Number 96 was not to be the only hit Australian series to be re-worked for the American market. Prisoner, which scored airtime across a number of markets in the US, was re-invented as a local series titled Dangerous Women, largely recycling many of the opening characters and storylines from the Australian original. In more recent times, the top-rating comedy Kath And Kim was adapted for NBC, with less than pleasing results.
Source: TV Week, 10 January 1981. TV Guide (US), 6 December 1980.
The US has a long and proud history of remaking Australian and English tv shows and killing the aspects that actually made them good tv.
The US has a long history, but certainly NOT a proud one in remaking Aussie or Brit shows and, basically, ruining them! The Yanks can only claim two hit TV shows, M.A.S.H. and Roots as standout productions, all the rest are mediocre at best, or straight-out rubbish at worst. And what we’re getting from America these days, just going by the promos, is 99.99% rubbish.
I’m not normally one to champion American television but I think it’s a bit harsh to say that in over 60 years of American television that they’ve only ever produced two bona fide hits.
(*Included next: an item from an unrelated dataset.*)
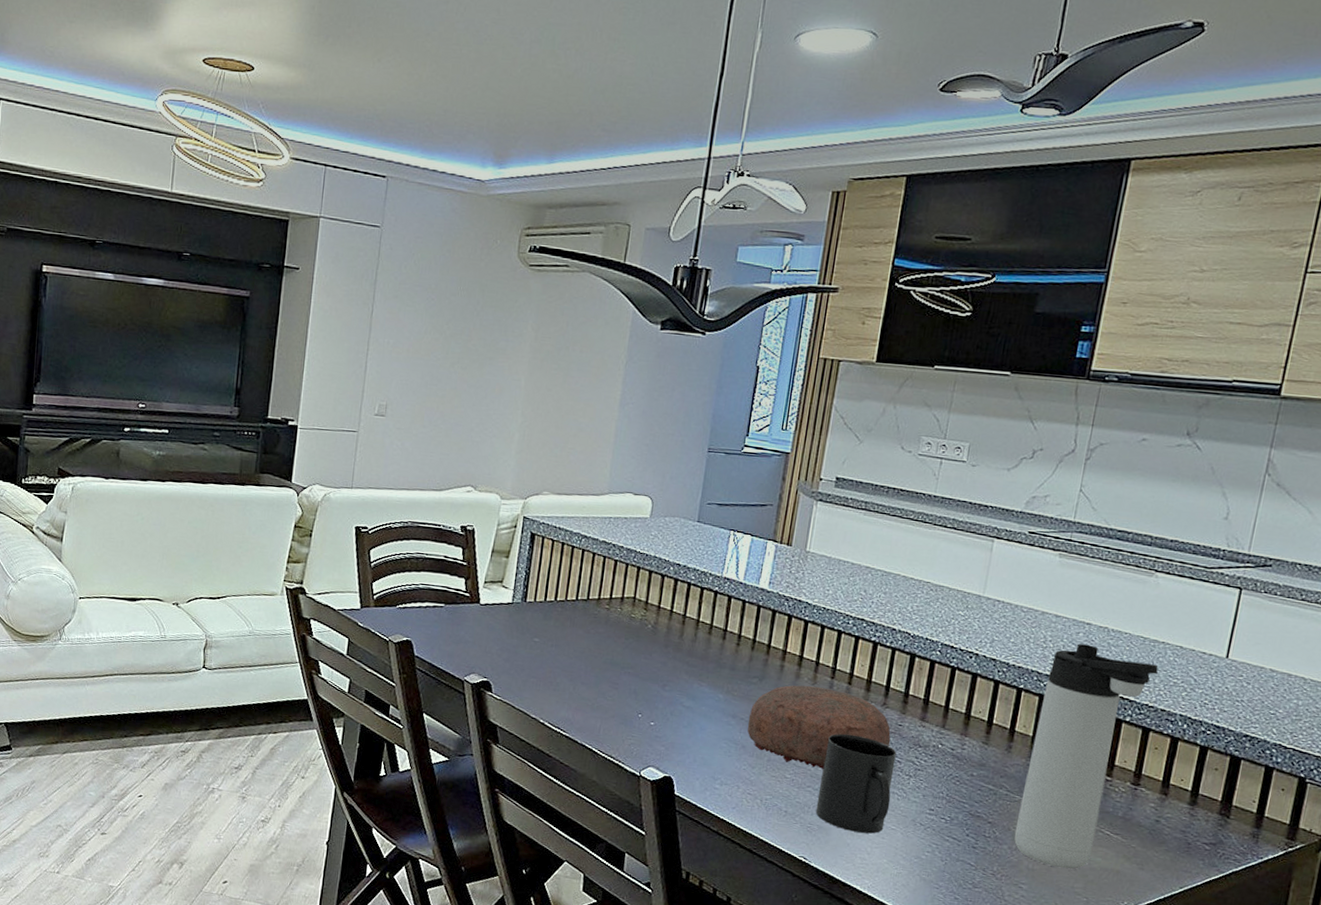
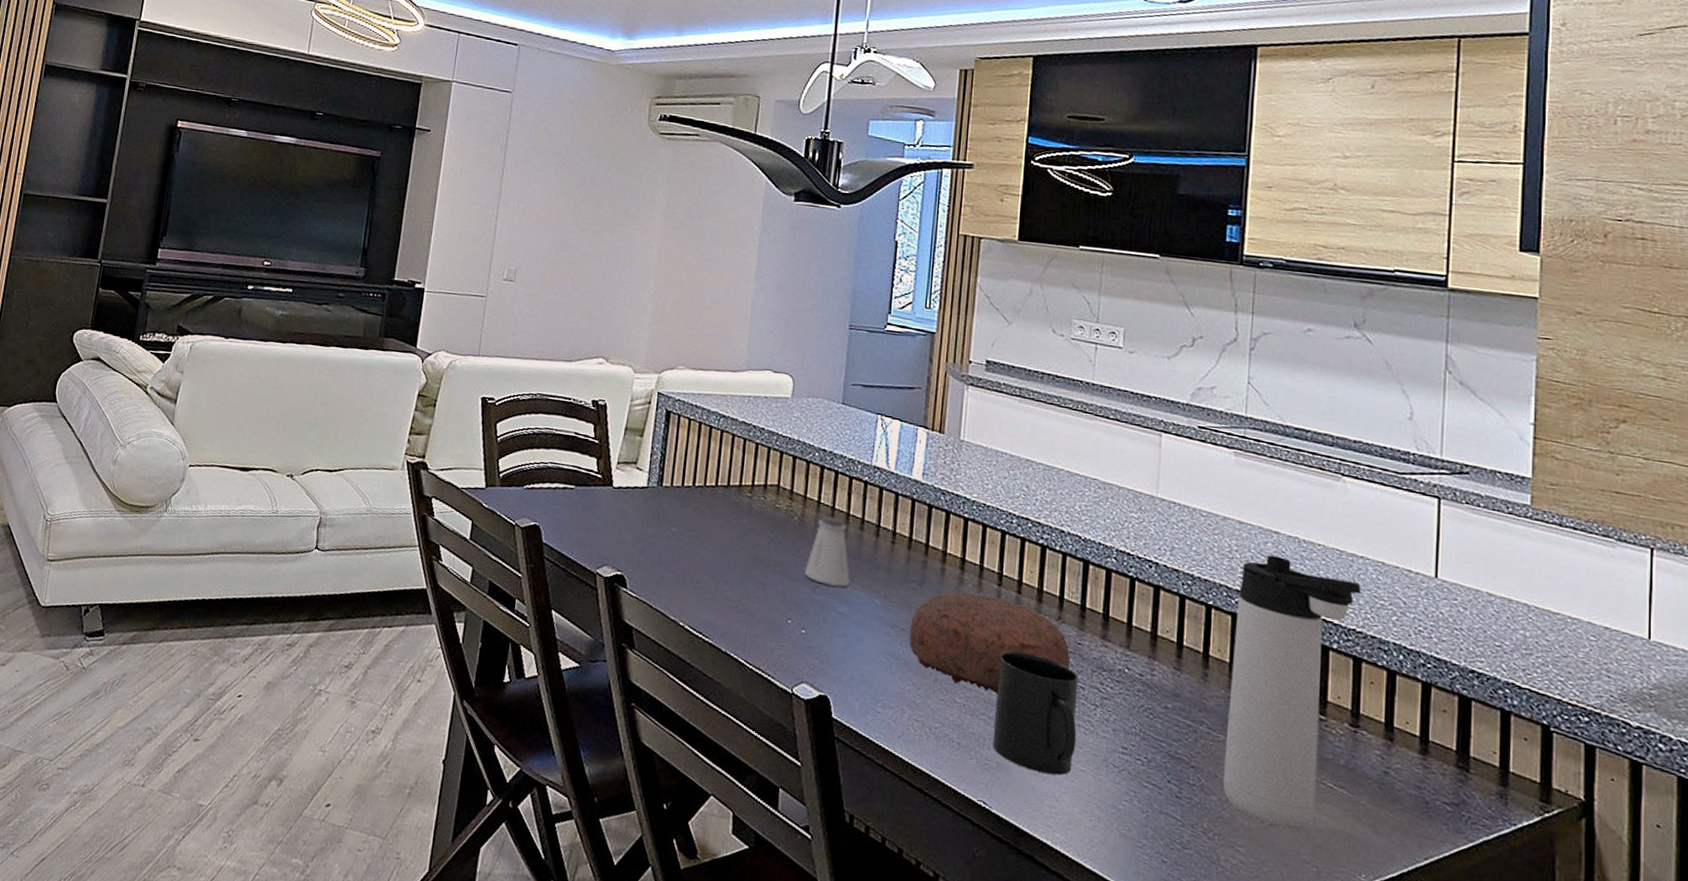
saltshaker: none [656,623,697,685] -> present [805,515,850,587]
The US producer’s evaluation of 1970s series Number 96 (Their show had broad jokes like we did here 15 years ago. They had very heavy characters.) seems a little disingenuous. Having recently reviewed The Mary Tyler Moore Show (1970-1977) and Soap (1977-1981), along with Number 96 (1972-1977) I would say they all occupy the same tradition of big characters and broad comedy. To say the US left that style behind 15 years before seems wrong. Anyway, by 1980, Number 96 was already eight years old itself.
The US version of Number 96 was scheduled against The Dukes of Hazzard on Friday nights by NBC.
That virtually killed it from the start.